Welcome

By Andi Smith - Friday, October 21 2011

If you’re reading this, you’ve reached the first post of my blog.

Depending on whether I’ve written a few or many blog posts at this point, this may be an achievement that you’ve reached this post, or it may have been a simple slide of the finger. Regardless - congratulations, here is your prize.

So as a lame secondary reward, I thought I’d give you some back story as to how I became a web developer.

As a kid I was obsessed with making lists. Lists of anything and everything. Our house didn’t get our first PC until I was 15 (1997) and at that point people in my neighbourhood weren’t on the Internet.
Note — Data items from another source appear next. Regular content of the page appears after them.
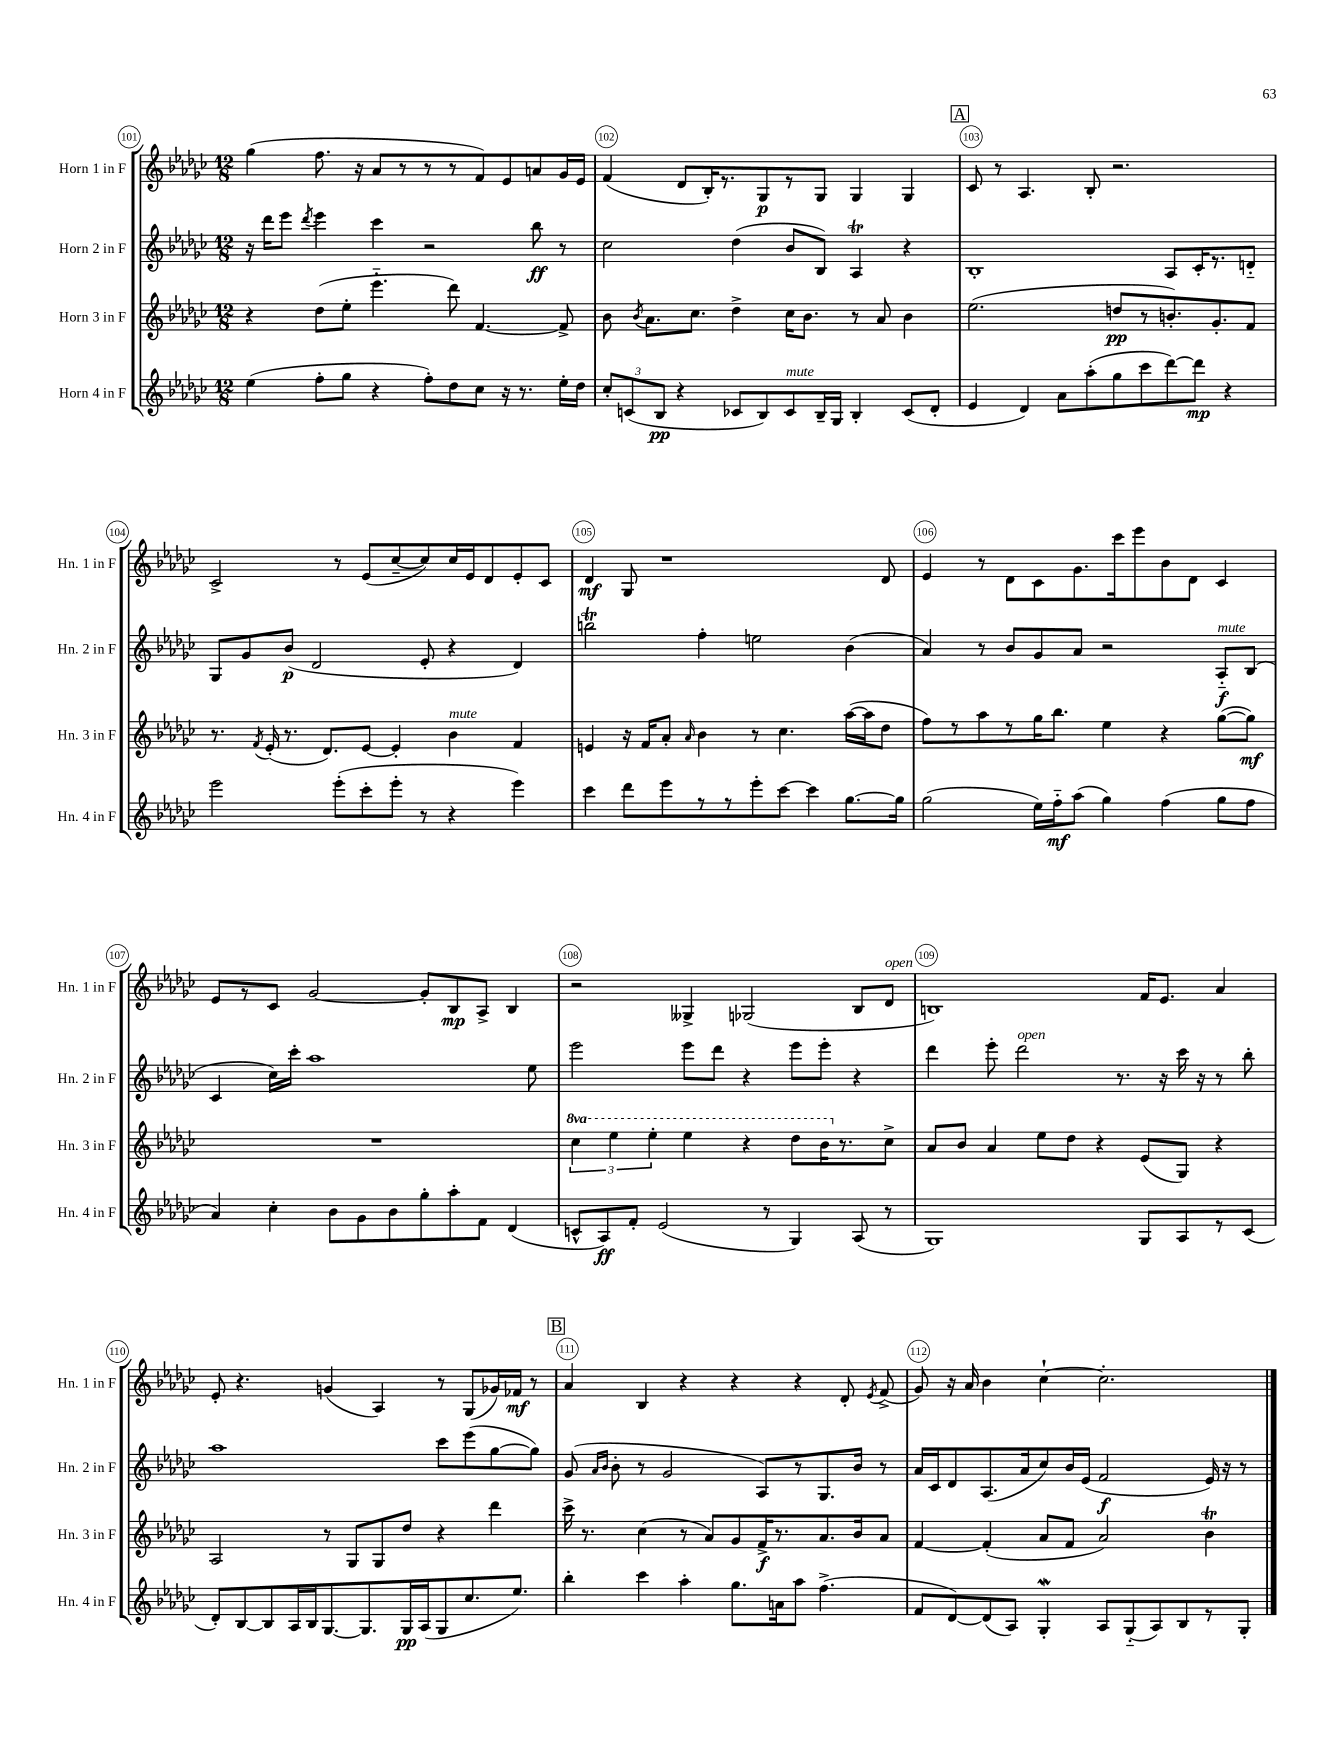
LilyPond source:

<<
\new StaffGroup <<
\new Staff = "s0" \with { instrumentName = "Horn 1 in F" shortInstrumentName = "Hn. 1 in F" } {
    \clef treble \key ges \major \numericTimeSignature \time 12/8
    \autoBeamOff ges''4( f''8. r16 aes'8[ r8 r8 r8 f'8) ees'8 a'8 ges'16 ees'16] |
    f'4( des'8[ bes16-.) r8. ges8\p r8 ges8] ges4 ges4 |
    \mark \markup { \box "A" } ces'8 r8 aes4. bes8-. r2. |
    ces'2-> r8 ees'8[( ces''8~-- ces''8) ces''16 ees'16 des'8 ees'8-. ces'8] |
    des'4\mf ges8 r1 des'8 |
    ees'4 r8 des'8[ ces'8 ges'8. ces'''16 ees'''8 bes'8 des'8] ces'4 |
    ees'8[ r8 ces'8] ges'2~ ges'8[-. bes8\mp aes8]-> bes4 |
    r2 geses4-> ges2( bes8[ des'8]^\markup { \italic "open" } |
    b1) f'16[ ees'8.] aes'4 |
    ees'8-. r4. g'4( aes4) r8 ges8[( ges'16) fes'16]\mf r8 |
    \mark \markup { \box "B" } aes'4 bes4 r4 r4 r4 des'8-. \acciaccatura { ees'8 } f'8->( |
    ges'8) r16 aes'16 bes'4 ces''4~-! ces''2.-. \bar "|." |
}
\new Staff = "s1" \with { instrumentName = "Horn 2 in F" shortInstrumentName = "Hn. 2 in F" } {
    \clef treble \key ges \major \numericTimeSignature \time 12/8
    \autoBeamOff r16 des'''16[ ees'''8] \acciaccatura { des'''8 } ees'''4 ces'''4 r2 bes''8\ff r8 |
    ces''2 des''4( bes'8[ bes8]) aes4\trill r4 |
    \mark \markup { \box "A" } bes1-. aes8[ ces'16-. r8. d'8]-_ |
    ges8[ ges'8 bes'8]\p( des'2 ees'8-. r4 des'4) |
    b''2\trill f''4-. e''2 bes'4( |
    aes'4) r8 bes'8[ ges'8 aes'8] r2 aes8[-_\f^\markup { \italic "mute" } bes8]( |
    ces'4 ces''16[) ces'''16]-. aes''1 ees''8 |
    ees'''2 ees'''8[ des'''8] r4 ees'''8[ ees'''8]-. r4 |
    des'''4 ees'''8-. des'''2^\markup { \italic "open" } r8. r16 ces'''16 r16 r8 bes''8-. |
    aes''1 ces'''8[ ees'''8( ges''8~ ges''8]) |
    \mark \markup { \box "B" } ges'8( \grace { aes'16[ bes'16] } bes'8-. r8 ges'2 aes8[) r8 ges8. bes'16] r8 |
    aes'16[ ces'16 des'8 aes8.( aes'16 ces''8) bes'16 ees'16]( f'2\f ees'16) r16 r8 \bar "|." |
}
\new Staff = "s2" \with { instrumentName = "Horn 3 in F" shortInstrumentName = "Hn. 3 in F" } {
    \clef treble \key ges \major \numericTimeSignature \time 12/8 \set Staff.ottavationMarkups = #ottavation-simple-ordinals
    \autoBeamOff r4 des''8[( ees''8]-. ees'''4.-_ des'''8) f'4.~ f'8-> |
    bes'8 \acciaccatura { bes'8 } aes'8.[ ces''8.] des''4-> ces''16[ bes'8.] r8 aes'8 bes'4 |
    \mark \markup { \box "A" } ees''2.( d''8[\pp r8 b'8.-.) ges'8.-. f'8] |
    r8. \acciaccatura { f'8 } ees'16-.( r8. des'8.[) ees'8]~ ees'4-. bes'4^\markup { \italic "mute" } f'4 |
    e'4 r16 f'16[ aes'8]-. \grace { aes'16 } bes'4 r8 ces''4. aes''16[~( aes''16 des''8] |
    f''8[) r8 aes''8 r8 ges''16 bes''8.] ees''4 r4 ges''8[~( ges''8]\mf) |
    R1. |
    \tuplet 3/2 { \ottava #1 ces'''4 ees'''4 ees'''4-. } ees'''4 r4 des'''8[ bes''16 \ottava #0 r8. ces''8]-> |
    aes'8[ bes'8] aes'4 ees''8[ des''8] r4 ees'8[( ges8]) r4 |
    aes2 r8 ges8[ ges8 des''8] r4 des'''4 |
    \mark \markup { \box "B" } ces'''16-> r8. ces''4( r8 aes'8[) ges'8 f'16->\f r8. aes'8. bes'16 aes'8] |
    f'4~ f'4-.( aes'8[ f'8] aes'2) bes'4\trill \bar "|." |
}
\new Staff = "s3" \with { instrumentName = "Horn 4 in F" shortInstrumentName = "Hn. 4 in F" } {
    \clef treble \key ges \major \numericTimeSignature \time 12/8
    \autoBeamOff ees''4( f''8[-. ges''8] r4 f''8[-.) des''8 ces''8] r16 r8. ees''16[-. des''16] |
    \tuplet 3/2 { ces''8[-. c'8( bes8]\pp } r4 ces'8[ bes8) ces'8^\markup { \italic "mute" } bes16-- ges16] bes4-. ces'8[( des'8]-. |
    \mark \markup { \box "A" } ees'4 des'4) aes'8[ aes''8-.( ges''8 ces'''8 des'''8~) des'''8]\mp r4 |
    ees'''2 ees'''8[-.( ces'''8-. ees'''8]-. r8 r4 ees'''4) |
    ces'''4 des'''8[ ees'''8 r8 r8 ees'''8-. ces'''8]~ ces'''4 ges''8.[~ ges''16] |
    ges''2( ees''16[) f''16-_\mf aes''8]( ges''4) f''4( ges''8[ f''8] |
    aes'4) ces''4-. bes'8[ ges'8 bes'8 ges''8-. aes''8-. f'8] des'4( |
    c'8[-^ aes8\ff) f'8]-. ees'2( r8 ges4) aes8( r8 |
    ges1) ges8[ aes8 r8 ces'8]( |
    des'8[-.) bes8~ bes8 aes16 bes16 ges8.~ ges8. ges16\pp aes16( ges8 ces''8. ees''8.]) |
    \mark \markup { \box "B" } bes''4-. ces'''4 aes''4-. ges''8.[ a'16 aes''8] f''4.->( |
    f'8[ des'8~) des'8( aes8]) ges4-.\mordent aes8[ ges8-_( aes8) bes8 r8 ges8]-. \bar "|." |
}
>>
>>
\layout { \context { \Score currentBarNumber = #101 \override BarNumber.break-visibility = ##(#f #t #t) barNumberVisibility = #all-bar-numbers-visible \override BarNumber.stencil = #(make-stencil-circler 0.1 0.3 ly:text-interface::print) } }
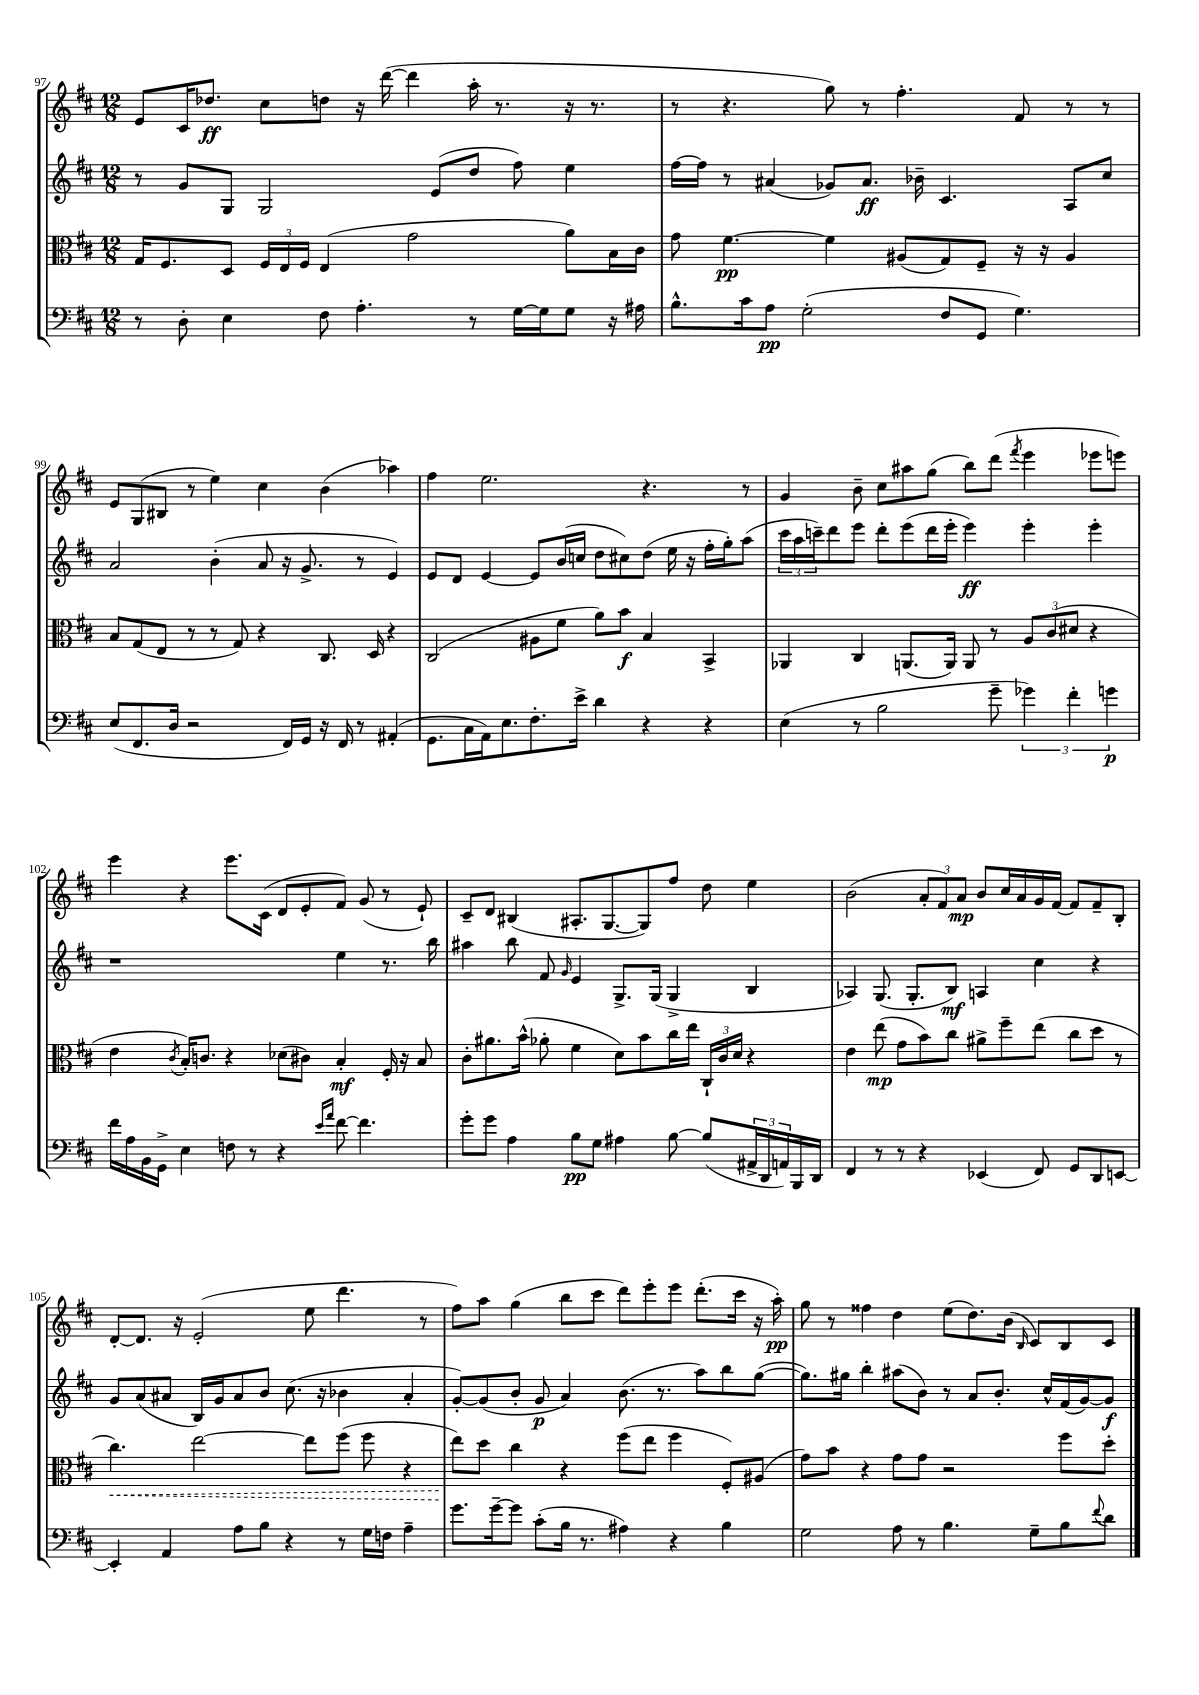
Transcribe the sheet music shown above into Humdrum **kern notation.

**kern	**kern	**kern	**kern
*staff4	*staff3	*staff2	*staff1
*clefF4	*clefC3	*clefG2	*clefG2
*k[f#c#]	*k[f#c#]	*k[f#c#]	*k[f#c#]
*M12/8	*M12/8	*M12/8	*M12/8
8r	16G	8r	8e
.	8.F#	.	.
8D'	.	8g	16c#
.	.	.	8.dd-
4E	8D	8G	.
.	24F#	2G	8cc#
.	24E	.	.
.	24F#	.	.
8F#	(4E	.	8dd
4.A'	.	.	16r
.	.	.	([16ddd
.	2g	.	4ddd]
.	.	(8e	.
8r	.	8dd	16aa'
.	.	.	8.r
[16G	.	8ff#)	.
16G]	.	.	.
8G	8a)	4ee	16r
.	.	.	8.r
16r	16B	.	.
16A#	16c#	.	.
=	=	=	=
8.B^^	8g	[16ff#	8r
.	.	16ff#]	.
.	[4.f#	8r	4.r
16c#	.	.	.
8A	.	(4a#	.
(2G'	.	.	.
.	4f#]	8g-)	8gg)
.	.	8.a#	8r
.	(8A#	.	4.ff#'
.	.	16b-~	.
8F#	8G)	4.c#	.
8GG	8F#~	.	.
4.G)	16r	.	8f#
.	16r	.	.
.	4A#	8A	8r
.	.	8cc#	8r
=	=	=	=
(8E	8B	2a	8e
8.FF#	(8G	.	(8G
.	8E	.	8B#
16D	.	.	.
2r	8r	.	8r
.	8r	(4b'	4ee)
.	8G)	.	.
.	4r	8a	4cc#
16FF#)	.	16r	.
16GG	.	8.g^	.
16r	8.C#	.	(4b
16FF#	.	.	.
8r	.	8r	.
.	16D	.	.
(4AA#'	4r	4e)	4aa-)
=	=	=	=
8.GG	(2C#	8e	4ff#
.	.	8d	.
16C#	.	.	.
16AA)	.	[4e	2.ee
8.E	.	.	.
8.F#'	8A#	8e]	.
.	8f#	(16b	.
16e^	.	16cc	.
4d	8a)	8dd	.
.	8b	8cc#)	.
4r	4B	(8dd	4.r
.	.	16ee	.
.	.	16r	.
4r	4BB^	16ff#'	.
.	.	16gg')	.
.	.	(8aa	8r
=	=	=	=
(4E	4AA-	24ccc#	4g
.	.	24aa	.
.	.	24ccc~)	.
.	.	8ddd	.
8r	4C#	8eee	8b~
2B	.	8ddd'	8cc#
.	(8.AA	(8eee	8aa#
.	.	16ddd	(8gg
.	16AA)	16eee'	.
.	8AA	4eee)	8bb)
8g~	8r	.	(8ddd
.	.	.	8qfff#
6g-)	12A	4eee'	4eee
.	(12c#	.	.
6f#'	12d#	.	.
.	4r	4eee'	8eee-
6g	.	.	.
.	.	.	8eee)
=	=	=	=
16f#	4e	1r	4eee
16A	.	.	.
16BB	.	.	.
16GG^	.	.	.
.	8qc#	.	.
4E	16B')	.	4r
.	8.c	.	.
8F	4r	.	8.eee
8r	.	.	.
.	.	.	(16c#
4r	(8d-	.	8d
.	8c#)	.	8e'
16qqe	.	.	.
16qqa	.	.	.
[8f#	4B'	4ee	8f#)
4.f#]	.	.	(8g
.	16F#'	8.r	8r
.	16r	.	.
.	8B	.	8e`)
.	.	16bb	.
=	=	=	=
8g'	8c#'	4aa#	8c#~
8g	8.a#	.	8d
4A	.	8bb	(4B#
.	(16b^^	.	.
.	8a-'	8f#	.
.	.	16qqg	.
8B	4f#	4e	8.A#'
8G	.	.	.
.	.	.	[8.G
4A#	8d)	8.G^	.
.	8b	.	8G])
.	.	(16G	.
[8B	16cc#	4G^	8ff#
.	16ee	.	.
(8B]	24C#`	.	8dd
.	24c#	.	.
.	24d	.	.
24AA#^	4r	4B	4ee
24DD	.	.	.
24AA)	.	.	.
16BBB	.	.	.
16DD	.	.	.
=	=	=	=
4FF#	4e	4A-)	(2b
8r	(8ee	(8.G	.
8r	8g	.	.
.	.	8.G'	.
4r	8b)	.	12a'
.	.	.	12f#)
.	8cc#	8B)	.
.	.	.	12a
(4EE-	8a#^	4A	8b
.	8ff#~	.	16cc#
.	.	.	16a
8FF#)	(8ee	4cc#	16g
.	.	.	[16f#
8GG	8cc#	.	8f#]
8DD	8dd	4r	8f#~
[8EE	8r	.	8B'
=	=	=	=
4EE']	4.cc#)	8g	[8d'
.	.	(8a	8.d]
4AA	.	8a#	.
.	.	.	16r
.	[2ee	16B)	(2e'
.	.	16g	.
8A	.	8a#	.
8B	.	8b	.
4r	.	(8.cc#	.
.	8ee]	.	8ee
.	.	16r	.
8r	(8ff#	4b-	4.ddd
16G	8ff#	.	.
16F	.	.	.
4A~	4r	4a#'	.
.	.	.	8r
=	=	=	=
8.g	8ee)	[8g')	8ff#)
.	8dd	(8g]	8aa
[16g~	.	.	.
8g]	4cc#	8b'	(4gg
(8c#'	.	8g	.
16B	4r	4a)	8bb
8.r	.	.	.
.	.	.	8ccc#
4A#)	(8ff#	(8.b	8ddd)
.	8ee	.	8eee'
.	.	8.r	.
4r	4ff#	.	8eee
.	.	8aa)	(8.ddd'
4B	8F#')	8bb	.
.	.	.	16ccc#
.	(8A#	([8gg	16r
.	.	.	16aa')
=	=	=	=
2G	8g)	8.gg])	8gg
.	8b	.	8r
.	.	16gg#	.
.	4r	4bb'	4ff##
8A	8g	(8aa#	4dd
8r	8g	8b)	.
4.B	2r	8r	(8ee
.	.	8a	8.dd)
.	.	8.b'	.
.	.	.	(16b
.	.	.	16qqB
8G~	.	.	8c#)
.	.	16cc#^^	.
8B	8ff#	(16f#	8B
.	.	[16g)	.
8qqf#	.	.	.
8d	8dd'	8g]	8c#
==	==	==	==
*-	*-	*-	*-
After attending a introduction to further education at Brighton University, I discovered that the CD ROM which contained all our reading materials also included this program called Netscape which could be used to display all the reading material. I liked the idea of being able to produce documents with more freewill than Microsoft Word and as the reading material code was open source (thank you web!), I could peak in and figure out how to build these HTML pages myself. And therefore I learnt HTML in my spare time by creating both a simple college site for my friends and a Red Dwarf fan site (space background, the usual). Not that I had the Internet, so it could never go live.

It wasn’t until a year or two later where I actually got the Internet and was able to post my first web page online. Some months later I was online and started my own website using the trusty HTML table layout I’d learnt all by myself to distribute some crappy games I’d made.

Then in 2000 I met Theo Chakkapark.

Without Theo, who knows where I’d be. I was frustrated and uninspired by having to learn Java at university thanks to C++ being removed from the syllabus after I enrolled. And the university were trying to suggest Java applets were the future of the web which felt wrong against everything I had taught myself.

“Why not try using Server Side Includes?” asked Theo. “They’ll let you include common content on every page without having to repeat it in your code.”

I was confused. “But I can use frames, and they are better! Look, I can scroll the sidebar independently of the main site!”

Thank goodness Theo stuck with me. Not only did he convince me Server Side Includes were better than frames, but he encouraged me to switch to ASP giving me a simple blogging system which I could learn from. I did learn from it, and suddenly got very ambitious. So Theo gave me an opportunity to run my site on his network, where it eventually became an incredibly popular community with over 10,000 registered users. His introduction to a basic feature of classic ASP led on to me producing a indie games community site, with dynamic updates, commenting, membership, forums and skins. Unfortunately, the site got so popular I was eventually asked to move to my own server as I was eating bandwidth – but my hunger for learning thereafter never stopped.

I went on to build an e-commerce site for my dissertation; then started work learnt ASP.NET; and then CSS and so forth. Theo helped me get a step on the ladder by taking the time to teach me how to improve on something I was interested in.

Now we are reaching a time where HTML5 and CSS 3 are coming of age. I find myself becoming Theo and teaching other web developers the benefits of learning proper JavaScript and the latest techniques in modern technologies; and this is what this blog is for. To talk tech, and to help others.

Thanks Theo, wherever you are. I don’t think he realises quite what an impact he made…

Andi Smith

Andi Smith is a web developer from London, United Kingdom. He likes to build highly performant websites which innovate with genuine value.